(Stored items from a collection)
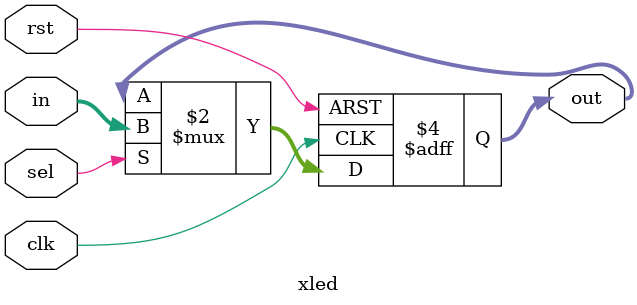
<source format=v>
`timescale 1ns / 1ps
`include "xdefs.vh"

module xled (
    input clk,
    input rst,
    input sel,
    input [7:0] in,
    output reg [7:0] out
);

always@(posedge clk, posedge rst) begin
    if(rst)
        out <= 7'b0;
    else if (sel)
        out <= in;
end
endmodule

</source>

* **TASK DESCRIPTION**
Gather each line in the data that holds the string "input".

* **SOLUTION TO THIS PROBLEM**
    input clk,
    input rst,
    input sel,
    input [7:0] in,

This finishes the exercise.